He strongly believed in the power of banking to transform African societies and he saw the role of Ecobank as a vital factor of regional integration – something that he felt was indispensable for the continent’s accelerated development. For him communication was the key to unlocking the continent’s latent potential and he paid African Banker the compliment of considering it a vital channel of this communication. In our interview, he reflects on his time at the bank, the global African economy and casts a critical eye on the future.
The Ekpe interview is one of three we are pleased to present in this issue. Our second interview is with the Finance Minister and Vice-Prime Minister of Mauritius, Xavier-Luc Duval. We met while he was in London with some members of Mauritius’s Board of Investment. Mauritius is one country in Africa that refuses to rest on its laurels and always seems to be thinking ahead. Duval wants to position Mauritius as the hub of investments, especially from Asia, destined for greater Africa. He explains that while there is tremendous interest in investing in Africa, lack of knowledge about the continent is giving many potential investors cold feet. And this is where, he thinks, Mauritius can play an important role.

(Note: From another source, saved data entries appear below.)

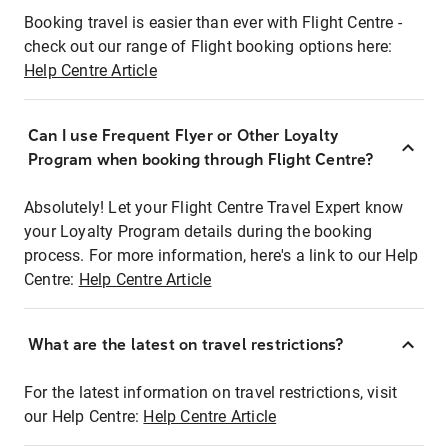
Booking travel is easier than ever with Flight Centre -
check out our range of Flight booking options here:
Help Centre Article
Can I use Frequent Flyer or Other Loyalty
Program when booking through Flight Centre?
Absolutely! Let your Flight Centre Travel Expert know
your Loyalty Program details during the booking
process. For more information, here's a link to our Help
Centre:
Help Centre Article
What are the latest on travel restrictions?
For the latest information on travel restrictions, visit
our Help Centre:
Help Centre Article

Our final interview is with Dr Ahmed Heikal, the CEO of Citadel Capital, Africa’s largest private equity fund. Heikal does not mince his words. Although the political situation in Egypt, the company’s seat of power, is in flux, he sees unlimited opportunity both in North Africa and the rest of the continent. He presents a strong argument for a root-and-branch reform of the subsidy systems that he accuses of distorting development and stultifying growth.
Africa’s technical leap
We look at how the rapid development of banking in Africa is having a profound effect on the design and functions of banking technologies and equipment. Some of the innovations, forced by the nature of the market, have become globally avant-garde and some of the systems, such as the ‘mobile wallet’ are now migrating to the developed world. It is good to know that Africa has taken the technology lead in some quarters.
We review the past few months in West African banking, focusing on Nigeria, Ghana, Senegal and Cameroon. West Africa’s largest two economies, Nigeria and Ghana, are both in the throes of mergers and acquisitions and the game of musical chairs going on there makes for fascinating watching.
We also learn that African currencies have now found great favour in international forex markets as the uncertainties over the euro and, to a much lesser extent, the dollar, continue. The ramifications of this will no doubt unfold over the year.
We report on the finding of a research project examining the spread of some form of banking among the majority of the population of South Africa. The surprising conclusion is that around three quarters of the country’s population are ‘financially included’ although the definition is a broad one. This perhaps explains the urgency behind many of that country’s banks reaching out beyond their usual banking parameters, as growth possibilities are staggering.
Finally, there is our usual Letter from Mauritius on the latest developments in the sector on that dynamic island nation.